Two months later, the mystery surrounding his death only deepened. According to Al Fayed's documentary, three masked men broke into Andanson's office in Paris and shot the security guard. The burglars spent three hours ransacking the office. Some people at the photo agency actually thought the burglars were from the French security services.
But 48 Hours' investigation led to a very different conclusion. While three gunmen did break into the SIPA photo agency in Paris and a night watchman was shot, the owners of the agency say the thieves were not in search of Andanson's work. They left that untouched, but they were looking for compromising photos of a French celebrity.
As it turns out, Andanson's mysterious death was not the work of intelligence agents seeking to keep him quiet, but that of a deeply troubled man.
"He committed suicide," says Sipagholu. "This is 100 percent, I am sure."
French investigators found evidence that Andanson had purchased gas in a can at a station the day of his death and that he sent a letter to his old friends, requesting that, from that day on, they send his royalty checks to his wife.
However, Al Fayed continues to promote the idea of a murder plot rather than accept the unacceptable - that his son and his employees may have been in part responsible for the death of the beloved princess.
"He has a remarkable self interest in maintaining the fiction because he, in the end, is protecting his own reputation and his own culpability in causing the crash," says Bower.
When Princess Diana left the Paris Ritz hotel owned by Al Fayed, it was, after all, his head of security, a drunk Henri Paul, who was behind the wheel.

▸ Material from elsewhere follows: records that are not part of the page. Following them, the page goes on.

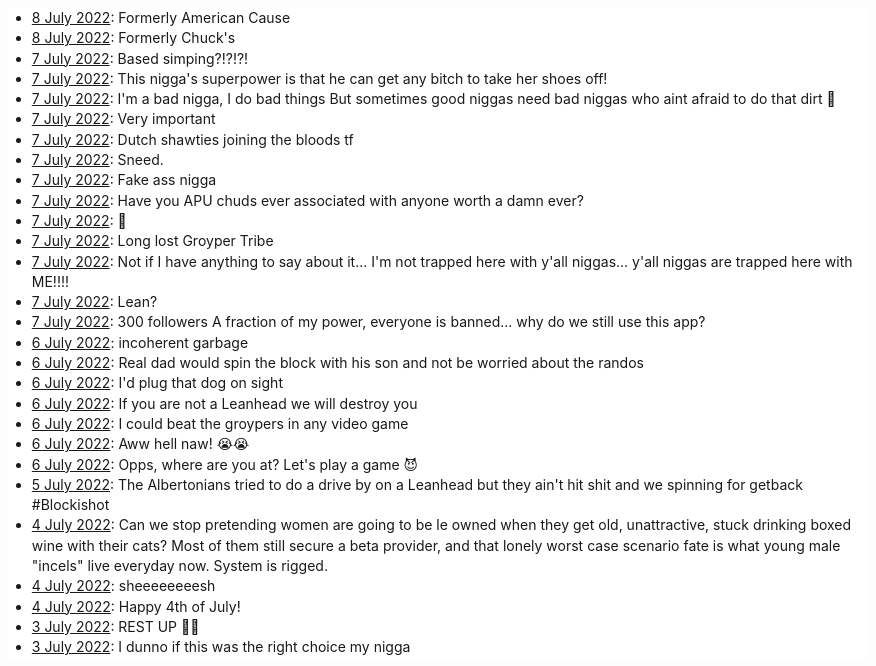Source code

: * [ 8 July 2022](https://web.archive.org/web/20220708004739/https://twitter.com/NicksTopSipper/status/1545207708198002697): Formerly American Cause 
* [ 8 July 2022](https://web.archive.org/web/20220708004548/https://twitter.com/NicksTopSipper/status/1545207077680848897): Formerly Chuck's 
* [ 7 July 2022](https://web.archive.org/web/20220707223544/https://twitter.com/NicksTopSipper/status/1545174507643707392): Based simping?!?!?! 
* [ 7 July 2022](https://web.archive.org/web/20220707215002/https://twitter.com/NicksTopSipper/status/1545163150831534081): This nigga's superpower is that he can get any bitch to take her shoes off! 
* [ 7 July 2022](https://web.archive.org/web/20220707213329/https://twitter.com/NicksTopSipper/status/1545158007205552128): I'm a bad nigga, I do bad things  But sometimes good niggas need bad niggas who aint afraid to do that dirt 👿 
* [ 7 July 2022](https://web.archive.org/web/20220707204744/https://twitter.com/NicksTopSipper/status/1545147244608987137): Very important 
* [ 7 July 2022](https://web.archive.org/web/20220707174424/https://twitter.com/NicksTopSipper/status/1545101088797360128): Dutch shawties joining the bloods tf 
* [ 7 July 2022](https://web.archive.org/web/20220707052852/https://twitter.com/NicksTopSipper/status/1544916038575427588): Sneed. 
* [ 7 July 2022](https://web.archive.org/web/20220707041834/https://twitter.com/NicksTopSipper/status/1544898522658521088): Fake ass nigga 
* [ 7 July 2022](https://web.archive.org/web/20220707041408/https://twitter.com/NicksTopSipper/status/1544897300027301890): Have you APU chuds ever associated with anyone worth a damn ever? 
* [ 7 July 2022](https://web.archive.org/web/20220707035957/https://twitter.com/NicksTopSipper/status/1544893671295684608): 🧃 
* [ 7 July 2022](https://web.archive.org/web/20220707025726/https://twitter.com/NicksTopSipper/status/1544878008590278656): Long lost Groyper Tribe 
* [ 7 July 2022](https://web.archive.org/web/20220707025558/https://twitter.com/NicksTopSipper/status/1544877243423490048): Not if I have anything to say about it...  I'm not trapped here with y'all niggas... y'all niggas are trapped here with ME!!!! 
* [ 7 July 2022](https://web.archive.org/web/20220707022340/https://twitter.com/NicksTopSipper/status/1544869245112270849): Lean? 
* [ 7 July 2022](https://web.archive.org/web/20220707021515/https://twitter.com/NicksTopSipper/status/1544867360095469568): 300 followers  A fraction of my power, everyone is banned... why do we still use this app? 
* [ 6 July 2022](https://web.archive.org/web/20220706221026/https://twitter.com/NicksTopSipper/status/1544805421315145734): incoherent garbage 
* [ 6 July 2022](https://web.archive.org/web/20220706220215/https://twitter.com/NicksTopSipper/status/1544803709607153670): Real dad would spin the block with his son and not be worried about the randos 
* [ 6 July 2022](https://web.archive.org/web/20220706214555/https://twitter.com/NicksTopSipper/status/1544799529320517634): I'd plug that dog on sight 
* [ 6 July 2022](https://web.archive.org/web/20220706185223/https://twitter.com/NicksTopSipper/status/1544755774328827904): If you are not a Leanhead we will destroy you 
* [ 6 July 2022](https://web.archive.org/web/20220706184557/https://twitter.com/NicksTopSipper/status/1544754418406539264): I could beat the groypers in any video game 
* [ 6 July 2022](https://web.archive.org/web/20220706173255/https://twitter.com/NicksTopSipper/status/1544735625974259714): Aww hell naw! 😭😭 
* [ 6 July 2022](https://web.archive.org/web/20220706172748/https://twitter.com/NicksTopSipper/status/1544734528970924032): Opps, where are you at? Let's play a game 😈 
* [ 5 July 2022](https://web.archive.org/web/20220715234756/https://twitter.com/NicksTopSipper/status/1544257380078288897): The Albertonians tried to do a drive by on a Leanhead but they ain't hit shit and we spinning for getback  #Blockishot 
* [ 4 July 2022](https://web.archive.org/web/20220705002817/https://twitter.com/NicksTopSipper/status/1544104755819053058): Can we stop pretending women are going to be le owned when they get old, unattractive, stuck drinking boxed wine with their cats?  Most of them still secure a beta provider, and that lonely worst case scenario fate is what young male "incels" live everyday now.  System is rigged. 
* [ 4 July 2022](https://web.archive.org/web/20220715224918/https://twitter.com/NicksTopSipper/status/1544051740110213120): sheeeeeeeesh 
* [ 4 July 2022](https://web.archive.org/web/20220715224744/https://twitter.com/NicksTopSipper/status/1544040324561092608): Happy 4th of July! 
* [ 3 July 2022](https://web.archive.org/web/20220715180313/https://twitter.com/NicksTopSipper/status/1543417645114036226): REST UP 🙏🙏 
* [ 3 July 2022](https://web.archive.org/web/20220715180421/https://twitter.com/NicksTopSipper/status/1543409774007664641): I dunno if this was the right choice my nigga 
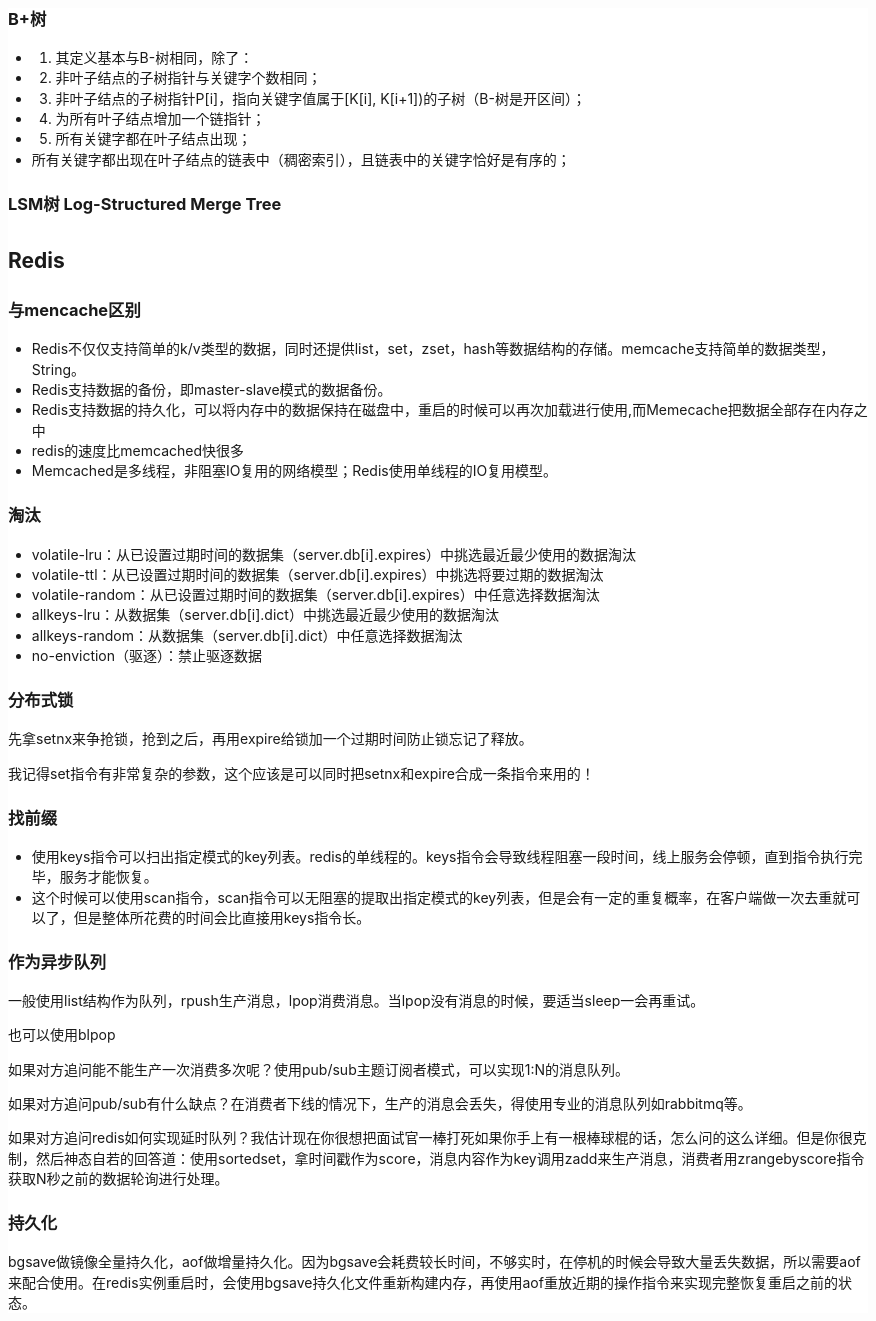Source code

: ### B+树
- 1) 其定义基本与B-树相同，除了：
- 2) 非叶子结点的子树指针与关键字个数相同；
- 3) 非叶子结点的子树指针P[i]，指向关键字值属于[K[i], K[i+1])的子树（B-树是开区间）；
- 4) 为所有叶子结点增加一个链指针；
- 5) 所有关键字都在叶子结点出现；
- 所有关键字都出现在叶子结点的链表中（稠密索引），且链表中的关键字恰好是有序的；


### LSM树 Log-Structured Merge Tree


## Redis
### 与mencache区别
- Redis不仅仅支持简单的k/v类型的数据，同时还提供list，set，zset，hash等数据结构的存储。memcache支持简单的数据类型，String。
- Redis支持数据的备份，即master-slave模式的数据备份。
- Redis支持数据的持久化，可以将内存中的数据保持在磁盘中，重启的时候可以再次加载进行使用,而Memecache把数据全部存在内存之中
- redis的速度比memcached快很多
- Memcached是多线程，非阻塞IO复用的网络模型；Redis使用单线程的IO复用模型。

### 淘汰
- volatile-lru：从已设置过期时间的数据集（server.db[i].expires）中挑选最近最少使用的数据淘汰
- volatile-ttl：从已设置过期时间的数据集（server.db[i].expires）中挑选将要过期的数据淘汰
- volatile-random：从已设置过期时间的数据集（server.db[i].expires）中任意选择数据淘汰
- allkeys-lru：从数据集（server.db[i].dict）中挑选最近最少使用的数据淘汰
- allkeys-random：从数据集（server.db[i].dict）中任意选择数据淘汰
- no-enviction（驱逐）：禁止驱逐数据

### 分布式锁
先拿setnx来争抢锁，抢到之后，再用expire给锁加一个过期时间防止锁忘记了释放。

我记得set指令有非常复杂的参数，这个应该是可以同时把setnx和expire合成一条指令来用的！

### 找前缀
- 使用keys指令可以扫出指定模式的key列表。redis的单线程的。keys指令会导致线程阻塞一段时间，线上服务会停顿，直到指令执行完毕，服务才能恢复。
- 这个时候可以使用scan指令，scan指令可以无阻塞的提取出指定模式的key列表，但是会有一定的重复概率，在客户端做一次去重就可以了，但是整体所花费的时间会比直接用keys指令长。


### 作为异步队列
一般使用list结构作为队列，rpush生产消息，lpop消费消息。当lpop没有消息的时候，要适当sleep一会再重试。

也可以使用blpop

如果对方追问能不能生产一次消费多次呢？使用pub/sub主题订阅者模式，可以实现1:N的消息队列。

如果对方追问pub/sub有什么缺点？在消费者下线的情况下，生产的消息会丢失，得使用专业的消息队列如rabbitmq等。

如果对方追问redis如何实现延时队列？我估计现在你很想把面试官一棒打死如果你手上有一根棒球棍的话，怎么问的这么详细。但是你很克制，然后神态自若的回答道：使用sortedset，拿时间戳作为score，消息内容作为key调用zadd来生产消息，消费者用zrangebyscore指令获取N秒之前的数据轮询进行处理。

### 持久化
bgsave做镜像全量持久化，aof做增量持久化。因为bgsave会耗费较长时间，不够实时，在停机的时候会导致大量丢失数据，所以需要aof来配合使用。在redis实例重启时，会使用bgsave持久化文件重新构建内存，再使用aof重放近期的操作指令来实现完整恢复重启之前的状态。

And it was his son, Dodi, who concocted the crazy plan to evade the paparazzi.
"I think Mohammed is the architect, the master disseminator, the perpetuator, the fantasist extraordinaire who started this whole ludicrous idea that she was murdered," says Bower.
There will be always be those who wonder. But for French lawyer Virginie Bardet, the trail ends in the tunnel. "The investigation, it's not to answer all the question, it's to know why did Lady Diana and Dodi al Fayed died. And this question is answered," says Bardet. "It's clear. We know why this Mercedes had an accident. It was because the driver."
It seems clear that, for many people, even the latest conclusions about Diana's death won't be the last word. In a CBS poll, an overwhelming majority, 76 percent, believe we will never know the whole truth.